Vegetable Oil Market Dynamics

The domestic production of vegetable oils is projected to increase by 10-15 per cent in 2024. The increase in production is expected due to higher prices, good monsoon season, and robust domestic crop, with rapeseed significantly contributing to the rise. Import duties on vegetable oils are expected to remain unchanged until the conclusion of the ongoing general elections.

Import Projections

Total imports for oil year 2023-24 is estimated to be about 16.2 MMT vs 17 MMT in the previous year. Palm oil imports are anticipated to decline in 2024 (oil year) as it loses market share due to a narrow price difference with soft oils. India’s palm oil imports likely to register a decline from 10.1 million metric tons (MMT) in 2023 to 8.65 MMT in 2024. For soft oils, soybean oil imports are likely to increase from 3.87 MMT in 2023 to 4.2 MMT in 2024 and sunflower oil imports also likely to increase from 3 MMT in 2023 to 3.25 MMT in 2024. While the import of other oils likely to remain unchanged at 0.1 MMT in 2024.

Global shift & push for biofuels in India

Governments worldwide are urging businesses to transition away from fossil fuels. Biofuels are anticipated to play a crucial role in meeting COP 28 targets. India has also committed to reducing emissions by 45per cent by 2030 and achieving net-zero emissions by 2070. Accelerating biofuel adoption is essential for meeting these emission targets, with replacing coal with biomass presenting a swift solution. As the third-largest ethanol producer, India is well-positioned to expand rapidly.

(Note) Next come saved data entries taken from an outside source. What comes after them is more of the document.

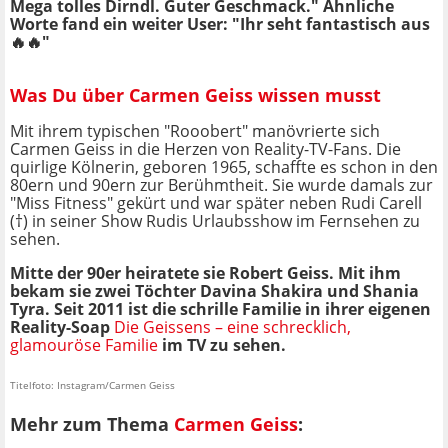
Mega tolles Dirndl. Guter Geschmack." Ähnliche
Worte fand ein weiter User: "Ihr seht fantastisch aus
🔥🔥"
Was Du über Carmen Geiss wissen musst
Mit ihrem typischen "Rooobert" manövrierte sich
Carmen Geiss in die Herzen von Reality-TV-Fans. Die
quirlige Kölnerin, geboren 1965, schaffte es schon in den
80ern und 90ern zur Berühmtheit. Sie wurde damals zur
"Miss Fitness" gekürt und war später neben Rudi Carell
(†) in seiner Show Rudis Urlaubsshow im Fernsehen zu
sehen.
Mitte der 90er heiratete sie Robert Geiss. Mit ihm
bekam sie zwei Töchter Davina Shakira und Shania
Tyra. Seit 2011 ist die schrille Familie in ihrer eigenen
Reality-Soap
Die Geissens – eine schrecklich,
glamouröse Familie
im TV zu sehen.
Titelfoto: Instagram/Carmen Geiss
Mehr zum Thema
Carmen Geiss
: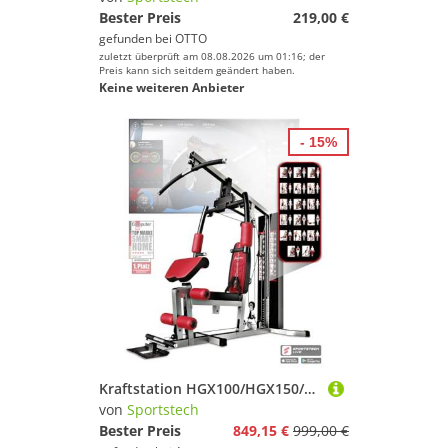
Bester Preis
219,00 €
gefunden bei
OTTO
zuletzt überprüft am 08.08.2026 um 01:16; der
Preis kann sich seitdem geändert haben.
Keine weiteren Anbieter
- 15%
Kraftstation HGX100/HGX150/HGX200/HGX300, bis zu 80kg, Deutsche Qualitätsmarke, Bodybuilding Sportstech Multifunktions-Homegym mit Stepper und Powertower oder Beinpresse, Fitnessstation für Zuhause
von
Sportstech
Bester Preis
849,15 €
999,00 €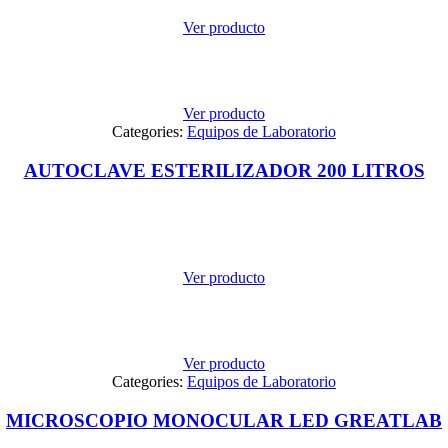
Ver producto
Ver producto
Categories:
Equipos de Laboratorio
AUTOCLAVE ESTERILIZADOR 200 LITROS
Ver producto
Ver producto
Categories:
Equipos de Laboratorio
MICROSCOPIO MONOCULAR LED GREATLAB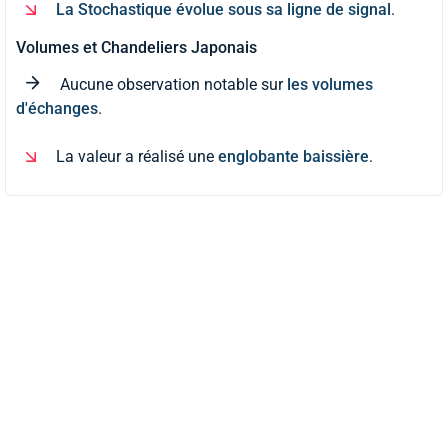
La Stochastique évolue sous sa ligne de signal
.
Volumes et Chandeliers Japonais
Aucune observation notable sur
les volumes
d'échanges
.
La valeur a réalisé une
englobante baissière
.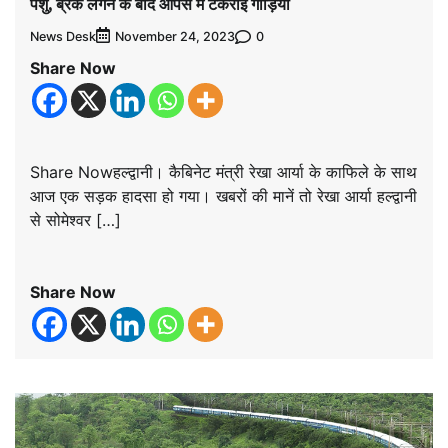
पशु, ब्रेक लगने के बाद आपस में टकराई गाड़ियां
News Desk
0
November 24, 2023
Share Now
Share Nowहल्द्वानी। कैबिनेट मंत्री रेखा आर्या के काफिले के साथ
आज एक सड़क हादसा हो गया। खबरों की मानें तो रेखा आर्या हल्द्वानी
से सोमेश्वर […]
Share Now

However, the limited availability and rising costs of feedstock are significant constraints to biofuel production. Non-edible sources face barriers such as unavailability, proper cultivation, regulation, high polyunsaturated fatty acids, and low unsaturated fatty acids content, but technological advancements could help overcome these challenges. Utilising used cooking oil (UCO) as a major feedstock could alleviate some limitations. Additionally, utilising by-products from biodiesel production efficiently can help offset the price of biodiesel, making it more economically viable.